_What is asked:_
**a)** In the SQLite mailing list message, transcribe the stretch from "On Saturday, 1" through "now updated it.".
**b)** In the SQLite mailing list message, who is said to be probably right that the documentation should be more precise?
**c)** Pick up the SQLite mailing list message where it stops and keep writing it.

_Text passage:_
>> start

On Saturday, 1 December, 2018 12:23, Richard Hipp <d...@sqlite.org> wrote"

>On 12/1/18, Keith Medcalf <kmedc...@dessus.com> wrote:

>>>Maybe it should say 'Non-Zero' or 'Greater than Zero' rather than
>>>true, since true, as a symbol, as a special value.

>> Yes and no, True and False is SQLite work as one would expect
>> (assuming that one is a programmer is a language that behaves 
>> as the underlying hardware (CPU) behaves).

> Yeah, but Mr. Damon is probably right that the documentation should
> be more precise.  So I have now updated it.

I concur.

There is however a slight anomaly with how the "is True" test works that has to 
do with how type affinities work such that "is True" does not work entirely as 
one would expect from a machine perspective.  Presently the LHS of an "is True"

>> end

_Material:_
>> start

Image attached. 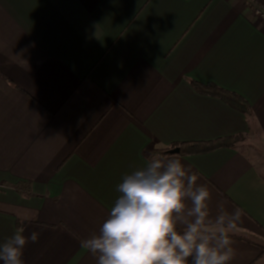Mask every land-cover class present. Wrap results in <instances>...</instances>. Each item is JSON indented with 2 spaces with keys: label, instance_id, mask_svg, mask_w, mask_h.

>> end

_Answers provided:_
**a)**
On Saturday, 1 December, 2018 12:23, Richard Hipp <d...@sqlite.org> wrote"

>On 12/1/18, Keith Medcalf <kmedc...@dessus.com> wrote:

>>>Maybe it should say 'Non-Zero' or 'Greater than Zero' rather than
>>>true, since true, as a symbol, as a special value.

>> Yes and no, True and False is SQLite work as one would expect
>> (assuming that one is a programmer is a language that behaves 
>> as the underlying hardware (CPU) behaves).

> Yeah, but Mr. Damon is probably right that the documentation should
> be more precise.  So I have now updated it.

**b)** Mr. Damon

**c)**
is not NUMERIC it is converted to NUMERIC before the "is True" expression is 
evaluated, rather than "is True" being a test for any bits being 1 the LHS.

This means that ('' is true) evaluates to 0, which is expected, since there are 
no bits set in the value on the LHS (it also by happenstance converts to 0 in 
numeric affinity).  However (select 'a' is true) evaluates to 0.  This is 
incorrect because there are bits set in the value on the LHS.  However if the 
LHS can be cast to numeric the test works as expected:

sqlite> select '' is true;
0
sqlite> select 'a' is true;
0
sqlite> select '1' is true;
1
sqlite> select '2' is true;
1
sqlite> select '.1' is true;
1
sqlite> select '-1' is true;
1
sqlite> select '-0.1' is true;
1
sqlite> select '0' is true;
0
sqlite> select '0.0' is true;
0
sqlite> select '0.1' is true;
1

I don't recall if this is documented anywhere but one should expect (at least I 
would expect) that ('a' is true) should evaluate as 1, not 0, since there are 
bits set in the value on the LHS.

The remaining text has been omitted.